In Nanette we saw her take the plunge and lay bare her story. For the first time in comedy, audiences were made privy to personal anguish, but not at the expense of it. In Douglas, the comedian no longer appeals to our sense of empathy but instead, seems confident that ‘empathetic’ is the only way for an audience to be. And this assumption, brave on her part, is why watching Gadsby’s brand of comedy is such a deeply rewarding experience - by resting upon our shoulders her belief in our empathy, she does not burden the audience as popular wisdom would have you think, but in fact enables us to participate more actively and honestly in her performance, and if that results in nobody laughing at certain sequences, or someone crying in another, then so be it. Isn’t that the truth of the human experience after all? That it is varied, shared yet unique to each one of us?
Laudably, the Netflix special too mirrors this approach. Unlike in other taped comedy, there are barely any audience close up shots through the entire length of the show. Acutely aware of how differently Netflix audiences and a live audience would get to experience her show, this too was a premeditated move. “I personally get really annoyed when a comedian says something and it cuts to someone laughing. If I’m laughing, it’s kind of okay. But if I'm not laughing, it’s shaming me,” she reveals. Gadsby also feels that audience shots encourage those watching at home to respond to and take the lead from the people in the room, sometimes before they can form an opinion on how they feel about a certain line. Try watching all of Friends without the laugh track, or consider Trevor Noah’s in-isolation editions of The Daily Show - we love Trevor, but it's been a fairly unsettling experience watching him without his live audience! Suddenly your opinion is left to its own devices.

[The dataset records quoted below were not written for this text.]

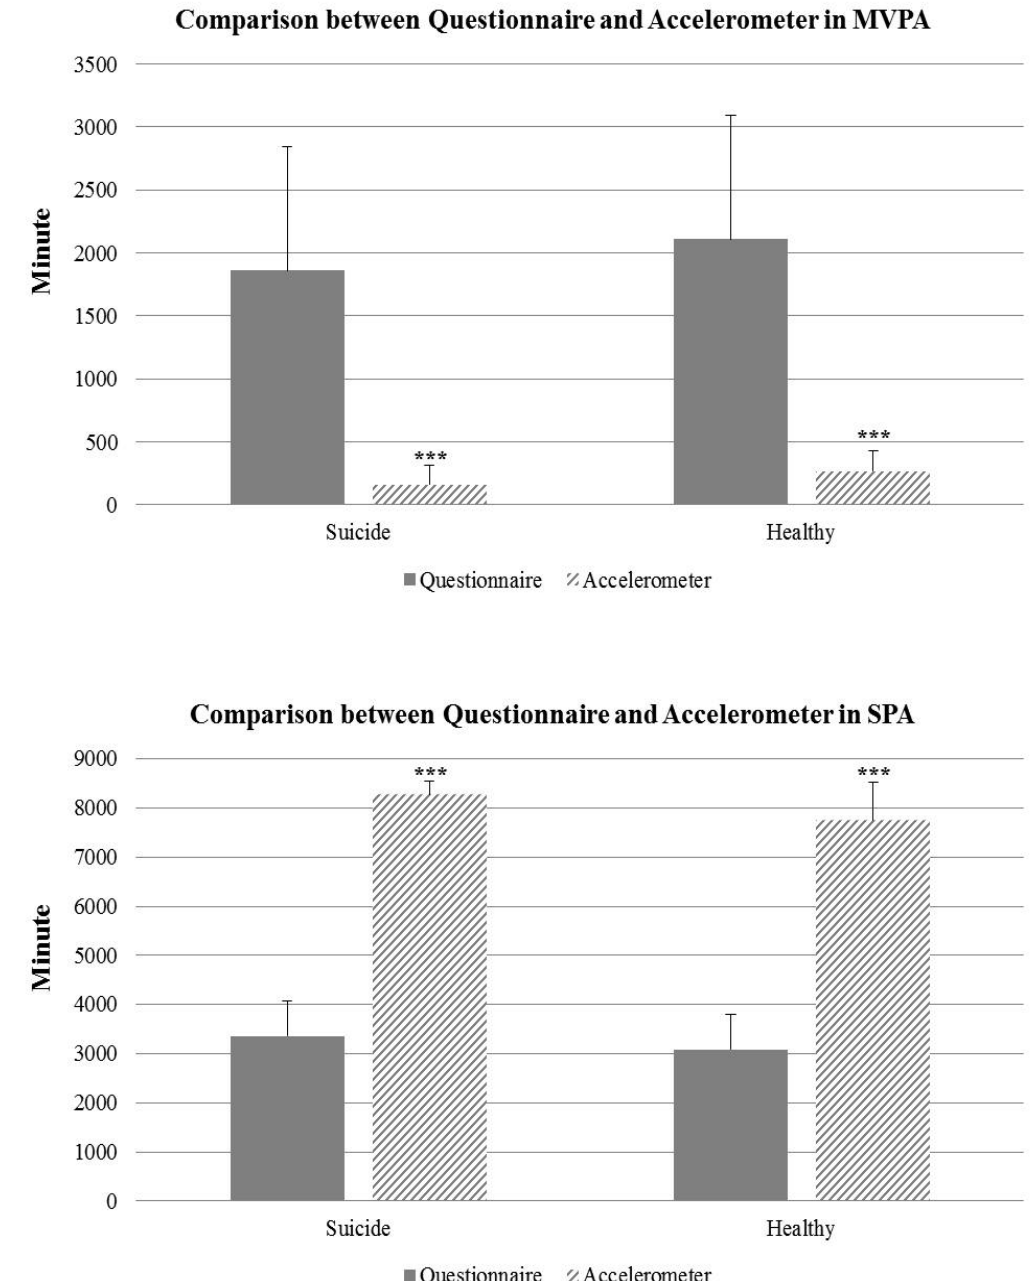
Figure 2. Comparison of participation time in physical activity calculated by the questionnaire and accelerometer during a week between the suicide and healthy groups. The significant differences between the two groups. *** < 0.001, Error bars represent the 95% confidence interval. MVPA: moderate to vigorous physical activity, SPA: sedentary physical activity.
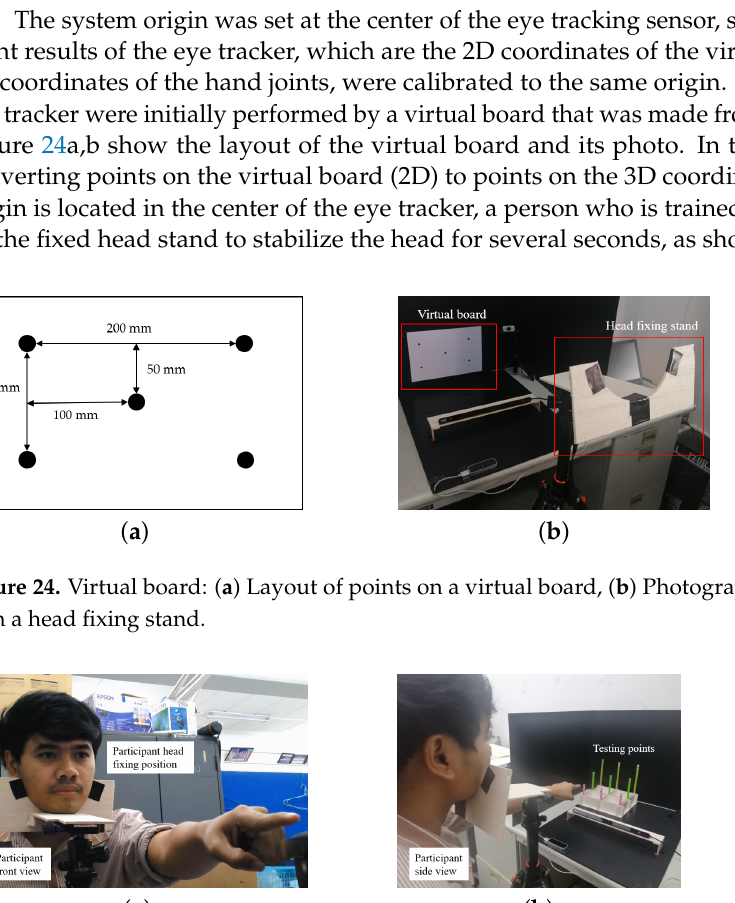
Figure 23. A photograph of an experimental equipment.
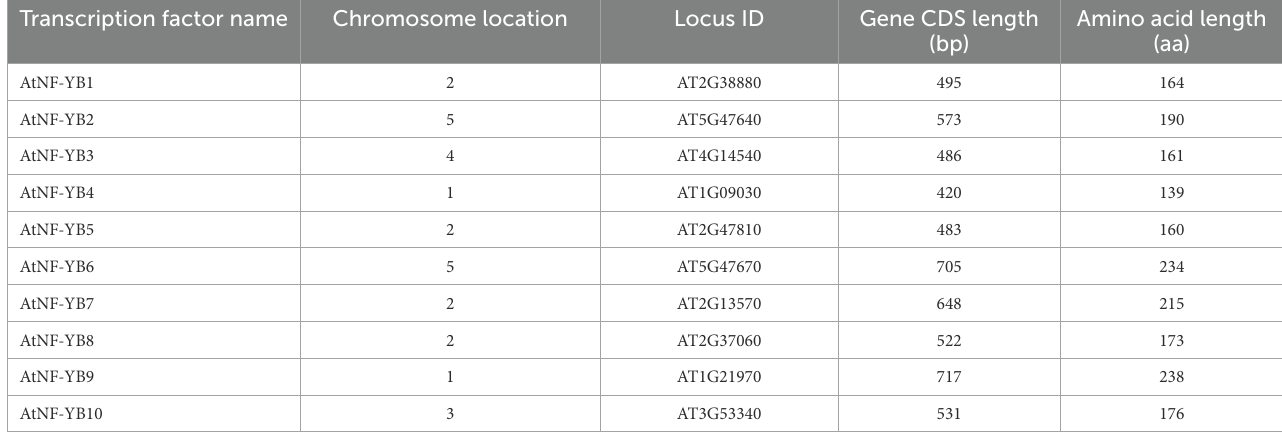
TABLE 1 Characteristics of Arabidopsis thaliana NF-YB genes: chromosome location, locus ID and basic sequence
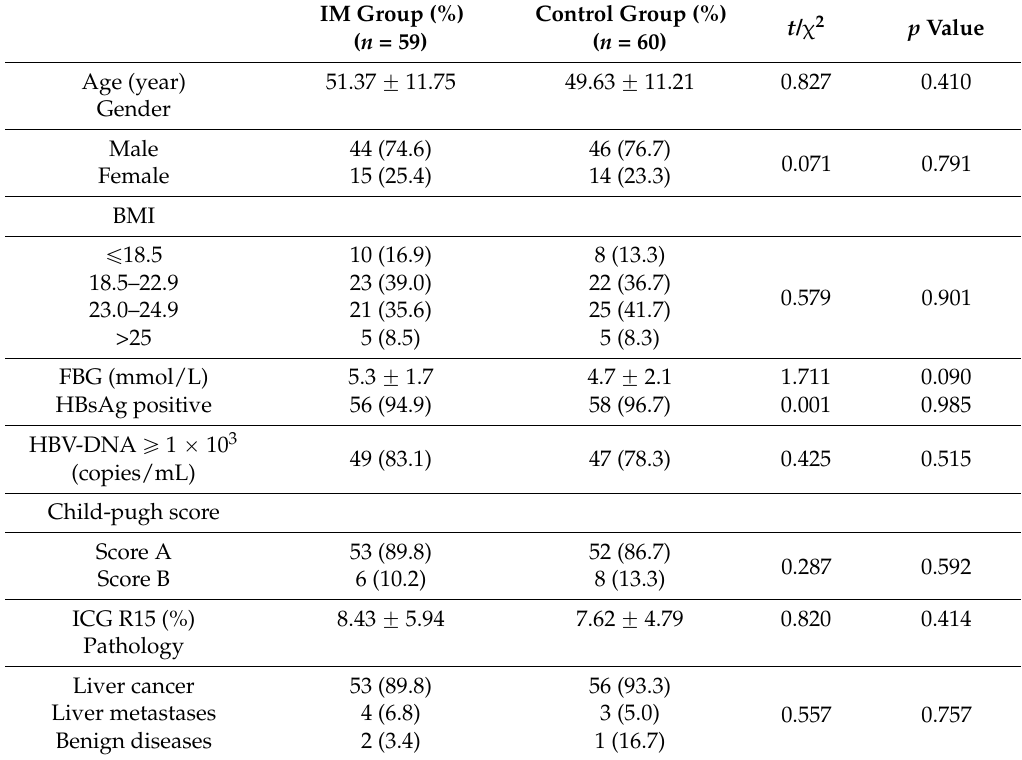
Table 1. Baseline characteristics of the two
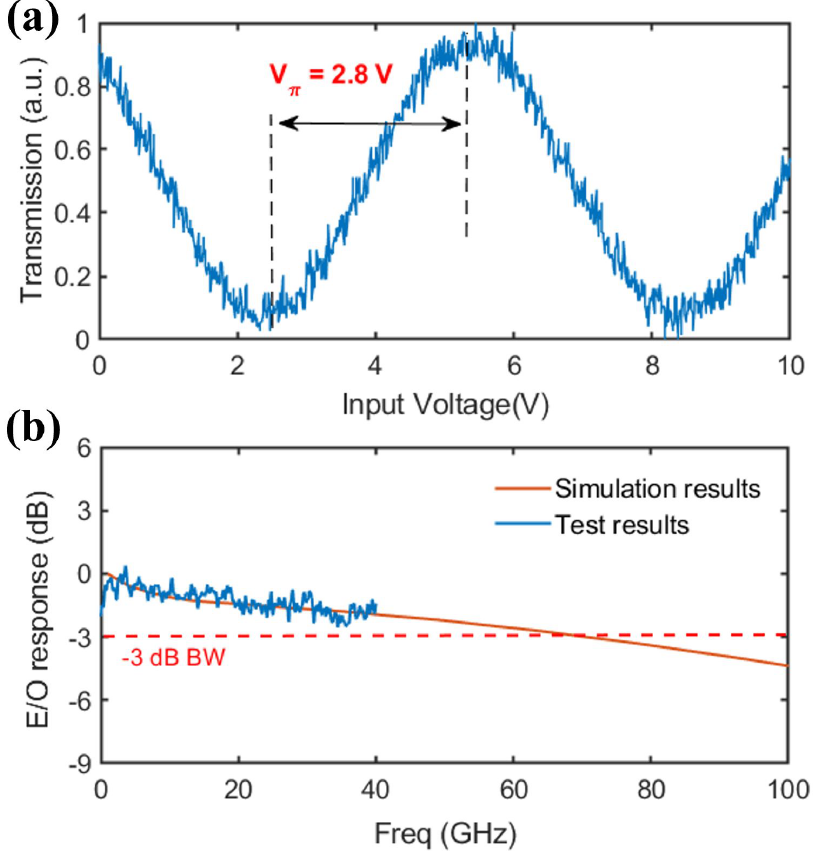
Figure 4. ( a ) Measured transmission spectrum under a 100-kHz triangular wave voltage sweep with an amplitude of 10 V. ( b ) Measured and simulated E-O response as a function of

Such meticulous and inclusive design isn’t just rare thinking on Gadsby’s part by the standards of her profession though, it is indicative of a true empath. Ironically, it is probably also why Hannah Gadsby’s shows, particularly Nannette, have garnered such divisive public opinion in the past - not all audiences are ready to be held accountable for their feelings to such degree, least of all by a gay woman comedian. Surely, that would take away from the privileged collective lethargy we, 'the audience' have inherited from history? It could even make that piece of art feel 'unfulfilling' or 'preachy' or like an 'attack.'
But it begs the question - are we truly fulfilled by the passive internalisation of a clever punch-line? Or is that just us distracting ourselves from the solace we actually seek when we buy a ticket to be ‘entertained’? Shouldn't art - including comedy - exist in a format where the artist takes us along in their search for that light at the end of the tunnel? In Douglas, like in Nannette before it, Hannah Gadsby does exactly that - she empowers people to see and arrive at a new light in themselves, in different colours or lumens as it may be, all the while filling the journey not just with funny laughs (it is a comedy show after all!), but also with some incredibly wholesome and moving moments along the way.
Available to watch on Netflix along with Gadsby's award winning debut special Nanette.